### Excerto selecionado
┄┄┄┄┄┄┄┄┄┄┄┄┄┄┄┄┄┄┄┄
A escrita é precisamente esse compromisso entre uma liberdade e uma recordação.
Roland Barthes
A palavra cantiga, na literatura, é muita antiga. Provém do latim e daí passou a significar canto ou melodia em português. Durante a Idade Média (séc. V – XV), designava-se cantiga a uma forma poética que conciliava a letra e o som, ou seja, o verso destinava-se ao canto e à instrumentação. Naquela época destacaram-se quatro principais cantigas: a de amigo, que exprimia a mágoa da moça do povo; a de amor, quando houvesse um trovador a lamuriar-se por uma paixão não correspondida; a satírica, se no texto predominasse um ataque por via da ironia e do escárnio; e de maldizer, se a tónica da troça fosse atirada directamente e de modo agressivo.
Massaud Moisés, estudioso brasileiro que se ocupou destas questões, repara que, a partir do séc. XV, com a separação entre o poema e a música, a cantiga passa referir toda peça lírica em versos curtos.
┄┄┄┄┄┄┄┄┄┄┄┄┄┄┄┄┄┄┄┄
### Tarefa
Segundo o excerto sobre a cantiga, de que língua provém essa palavra? Responda, por favor, em poucas palavras. As linhas apresentadas a seguir não têm relação com o excerto.

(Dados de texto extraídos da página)
┄┄┄┄┄┄┄┄┄┄┄┄┄┄┄┄┄┄┄┄
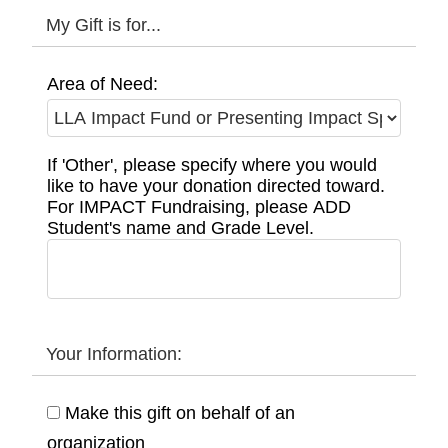
My Gift is for...
Area of Need:
If 'Other', please specify where you would
like to have your donation directed toward.
For IMPACT Fundraising, please ADD
Student's name and Grade Level.
Your Information:
Make this gift on behalf of an
organization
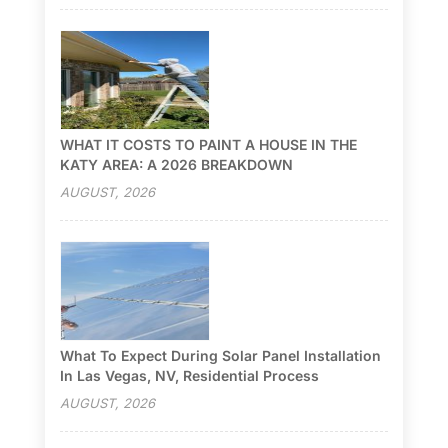
WHAT IT COSTS TO PAINT A HOUSE IN THE
KATY AREA: A 2026 BREAKDOWN
AUGUST, 2026
What To Expect During Solar Panel Installation
In Las Vegas, NV, Residential Process
AUGUST, 2026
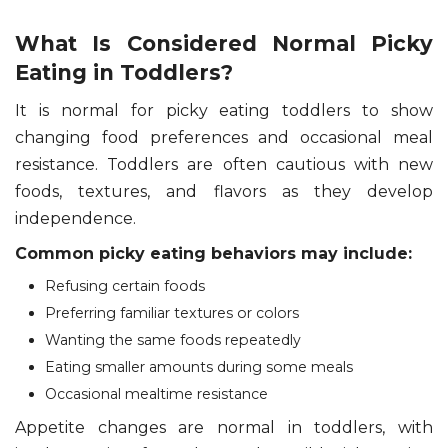
What Is Considered Normal Picky
Eating in Toddlers?
It is normal for picky eating toddlers to show
changing food preferences and occasional meal
resistance. Toddlers are often cautious with new
foods, textures, and flavors as they develop
independence.
Common picky eating behaviors may include:
Refusing certain foods
Preferring familiar textures or colors
Wanting the same foods repeatedly
Eating smaller amounts during some meals
Occasional mealtime resistance
Appetite changes are normal in toddlers, with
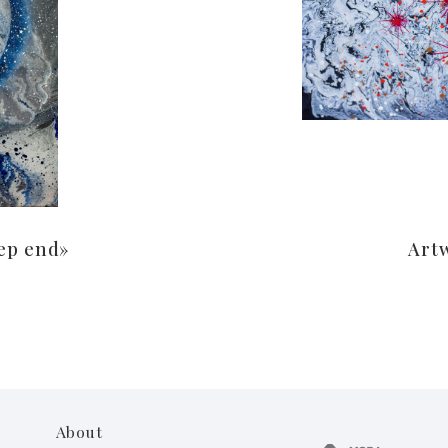
ep end»
Art
About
┄┄┄┄┄┄┄┄┄┄┄┄┄┄┄┄┄┄┄┄
### Resposta
Do latim.